**Request**
Quote the listing from the line containing "class: Insecta" through its last line, both included.

**Data provided**
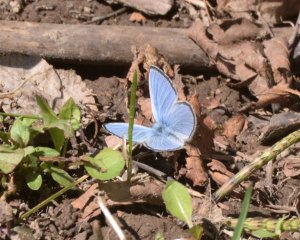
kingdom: Animalia
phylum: Arthropoda
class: Insecta
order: Lepidoptera
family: Lycaenidae
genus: Glaucopsyche
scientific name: Glaucopsyche lygdamus
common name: Silvery Blue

**Output**
class: Insecta
order: Lepidoptera
family: Lycaenidae
genus: Glaucopsyche
scientific name: Glaucopsyche lygdamus
common name: Silvery Blue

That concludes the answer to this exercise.